▶ [The request]:
Copy every line of the records below word for word, omitting the pictures.

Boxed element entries

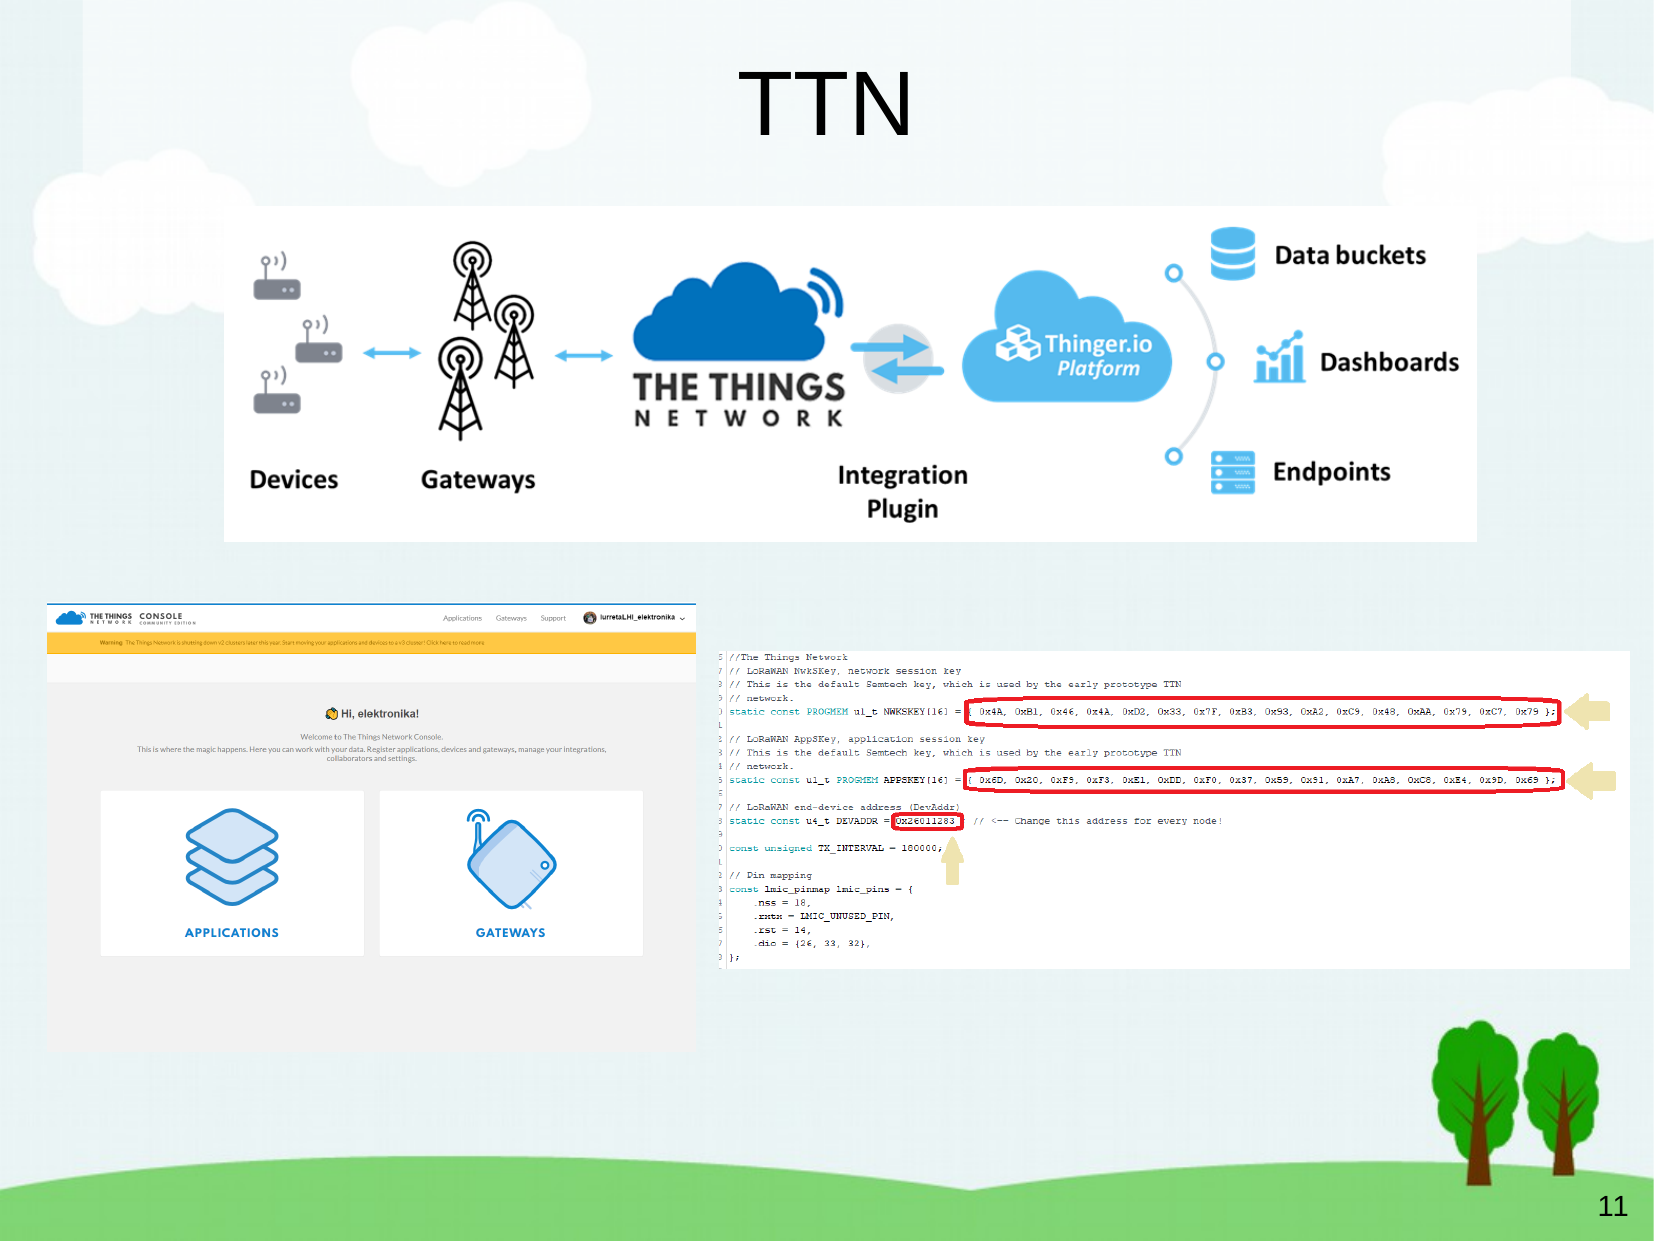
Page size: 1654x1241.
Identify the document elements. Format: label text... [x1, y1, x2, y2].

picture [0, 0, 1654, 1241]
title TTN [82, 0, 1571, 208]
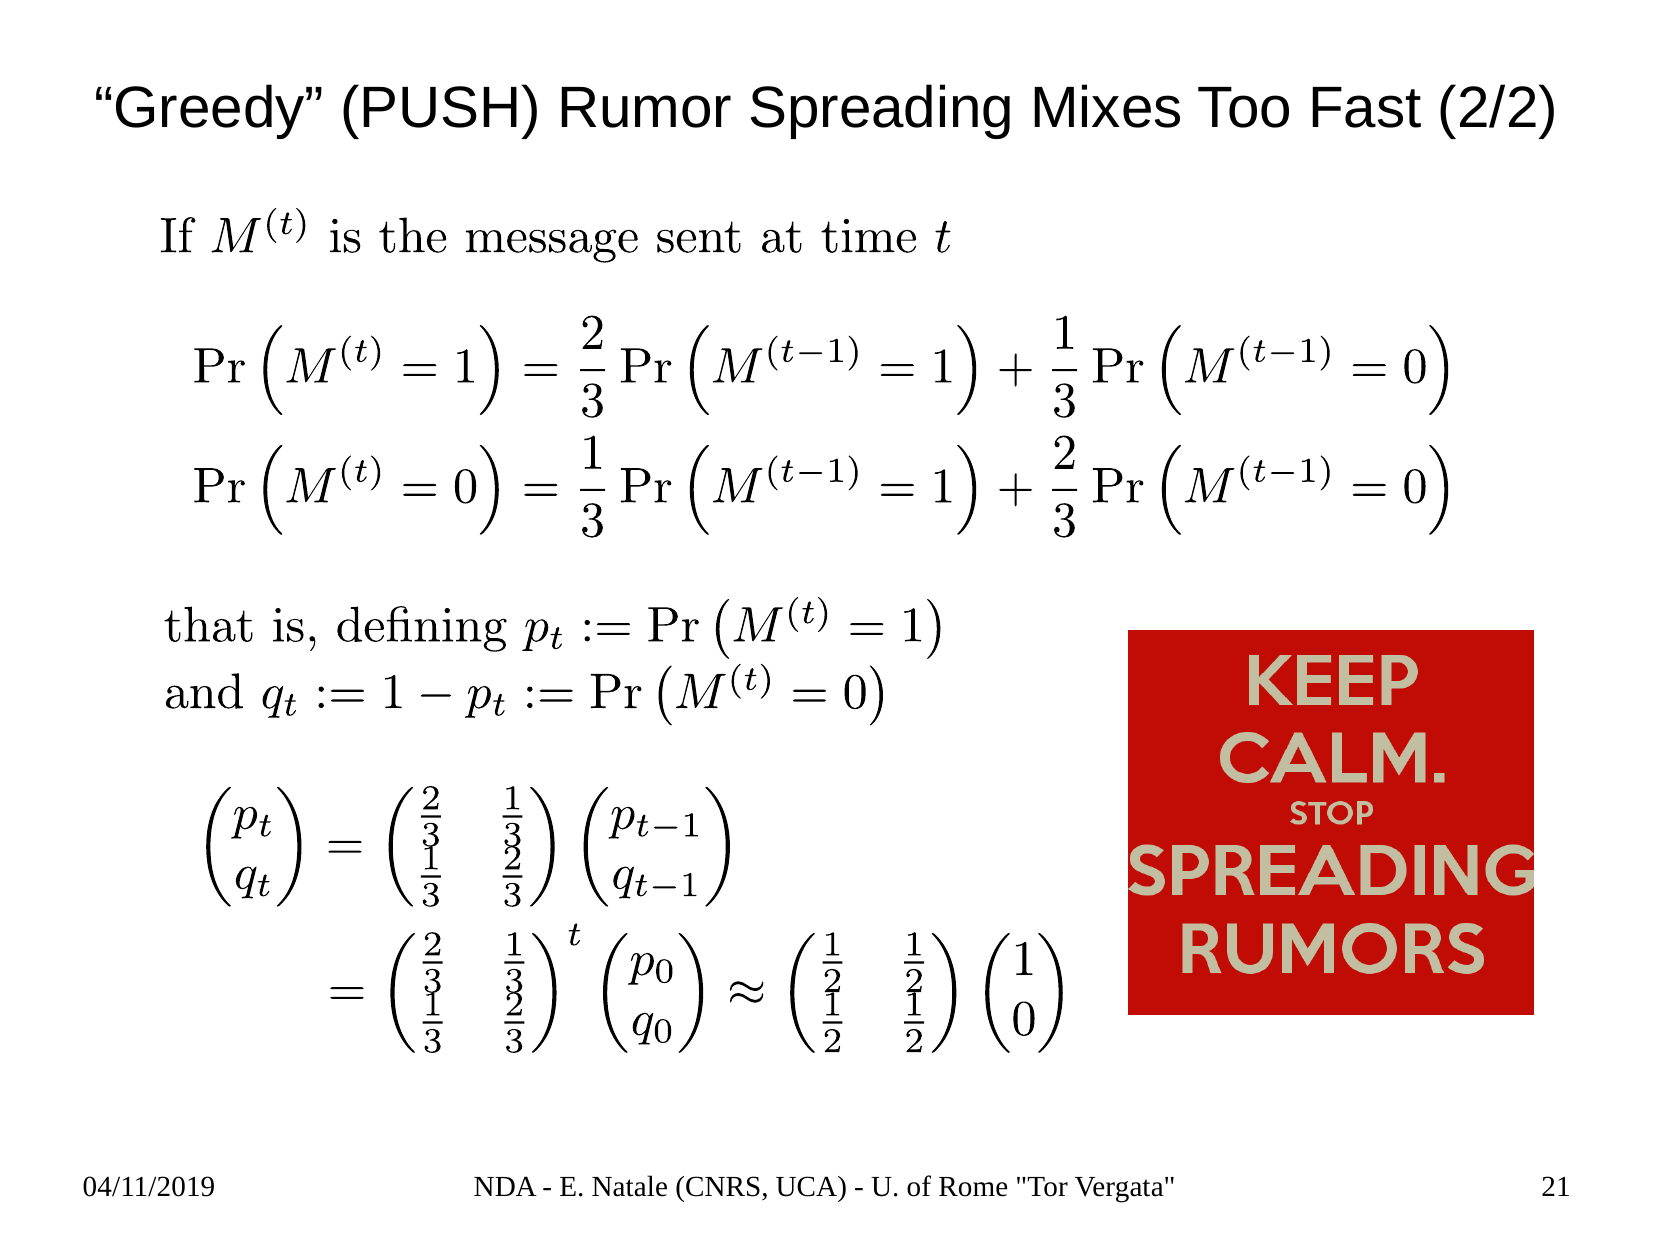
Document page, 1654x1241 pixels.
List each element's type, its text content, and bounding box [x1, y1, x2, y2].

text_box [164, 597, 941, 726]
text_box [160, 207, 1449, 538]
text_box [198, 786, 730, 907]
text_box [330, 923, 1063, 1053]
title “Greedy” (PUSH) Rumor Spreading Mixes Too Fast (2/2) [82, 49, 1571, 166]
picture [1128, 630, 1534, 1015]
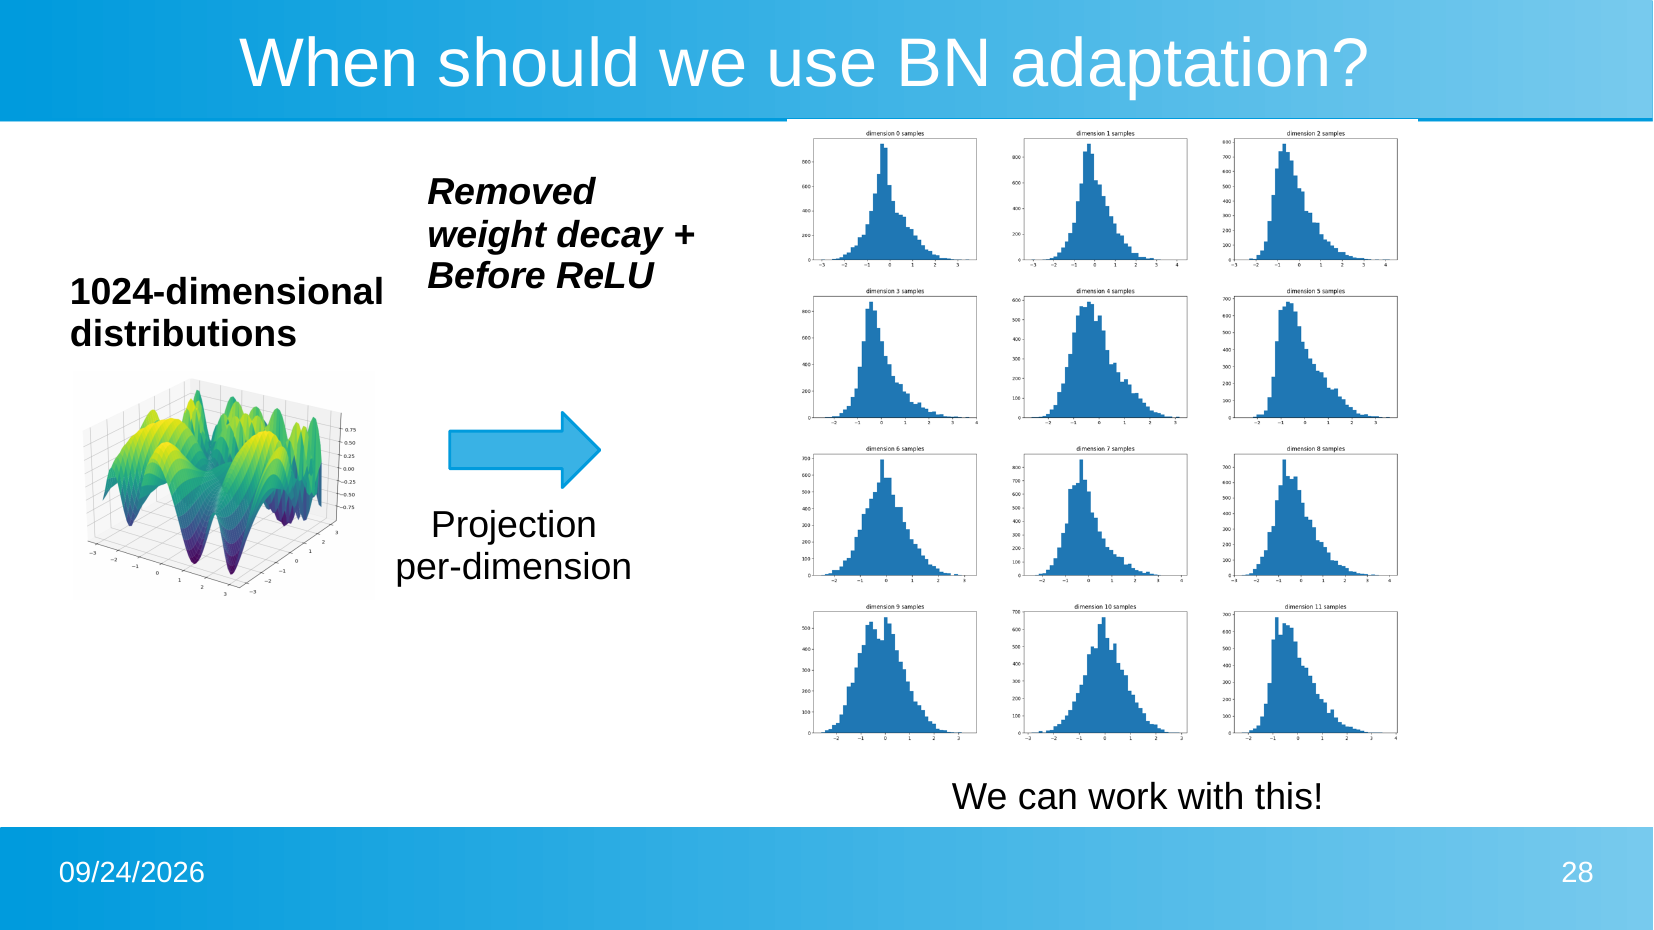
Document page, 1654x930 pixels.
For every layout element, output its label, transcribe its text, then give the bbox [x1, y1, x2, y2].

▶ [Complete output]:
Page size: 1654x1241.
Identify the document elements. Format: label text... [x1, y1, x2, y2].

picture [0, 0, 1654, 1241]
title TTN [82, 0, 1571, 208]
Document page, 1654x1241 pixels.
List each element's type, its text content, and bounding box [x1, y1, x2, y2].

text_box [164, 597, 941, 726]
text_box [160, 207, 1449, 538]
text_box [198, 786, 730, 907]
text_box [330, 923, 1063, 1053]
title “Greedy” (PUSH) Rumor Spreading Mixes Too Fast (2/2) [82, 49, 1571, 166]
picture [1128, 630, 1534, 1015]
Document page, 1654x930 pixels.
For every layout element, output its label, transcribe its text, then give the bbox [x1, y1, x2, y2].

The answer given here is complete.